Task instructions:
The answer should be an exact copy of the lines from the line with "- **Naive Bayes" through the last line of the entries, and no other lines.

Saved entries:
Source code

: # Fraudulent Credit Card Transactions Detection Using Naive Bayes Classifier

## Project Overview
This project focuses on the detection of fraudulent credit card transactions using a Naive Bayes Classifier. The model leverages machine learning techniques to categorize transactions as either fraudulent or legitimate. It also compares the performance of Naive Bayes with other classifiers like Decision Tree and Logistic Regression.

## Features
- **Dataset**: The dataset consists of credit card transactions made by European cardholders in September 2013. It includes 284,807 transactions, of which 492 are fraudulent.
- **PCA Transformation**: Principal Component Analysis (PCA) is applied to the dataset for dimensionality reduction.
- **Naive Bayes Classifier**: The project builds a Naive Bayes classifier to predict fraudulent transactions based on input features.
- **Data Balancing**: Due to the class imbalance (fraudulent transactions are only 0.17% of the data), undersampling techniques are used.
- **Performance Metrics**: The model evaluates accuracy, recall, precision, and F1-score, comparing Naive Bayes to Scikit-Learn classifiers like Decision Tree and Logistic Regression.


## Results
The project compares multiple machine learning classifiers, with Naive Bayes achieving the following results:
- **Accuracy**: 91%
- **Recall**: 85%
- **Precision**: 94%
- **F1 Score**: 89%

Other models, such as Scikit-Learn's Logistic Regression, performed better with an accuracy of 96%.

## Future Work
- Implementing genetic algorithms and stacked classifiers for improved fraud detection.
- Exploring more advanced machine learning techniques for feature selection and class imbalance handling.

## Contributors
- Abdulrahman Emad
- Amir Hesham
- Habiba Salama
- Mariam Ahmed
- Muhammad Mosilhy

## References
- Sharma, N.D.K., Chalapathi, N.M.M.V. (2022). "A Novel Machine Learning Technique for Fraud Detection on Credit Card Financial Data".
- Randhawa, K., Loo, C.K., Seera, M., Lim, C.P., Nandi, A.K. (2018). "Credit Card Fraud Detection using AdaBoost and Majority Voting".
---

Solution for this exercise:
- **Naive Bayes Classifier**: The project builds a Naive Bayes classifier to predict fraudulent transactions based on input features.
- **Data Balancing**: Due to the class imbalance (fraudulent transactions are only 0.17% of the data), undersampling techniques are used.
- **Performance Metrics**: The model evaluates accuracy, recall, precision, and F1-score, comparing Naive Bayes to Scikit-Learn classifiers like Decision Tree and Logistic Regression.


## Results
The project compares multiple machine learning classifiers, with Naive Bayes achieving the following results:
- **Accuracy**: 91%
- **Recall**: 85%
- **Precision**: 94%
- **F1 Score**: 89%

Other models, such as Scikit-Learn's Logistic Regression, performed better with an accuracy of 96%.

## Future Work
- Implementing genetic algorithms and stacked classifiers for improved fraud detection.
- Exploring more advanced machine learning techniques for feature selection and class imbalance handling.

## Contributors
- Abdulrahman Emad
- Amir Hesham
- Habiba Salama
- Mariam Ahmed
- Muhammad Mosilhy

## References
- Sharma, N.D.K., Chalapathi, N.M.M.V. (2022). "A Novel Machine Learning Technique for Fraud Detection on Credit Card Financial Data".
- Randhawa, K., Loo, C.K., Seera, M., Lim, C.P., Nandi, A.K. (2018). "Credit Card Fraud Detection using AdaBoost and Majority Voting".
---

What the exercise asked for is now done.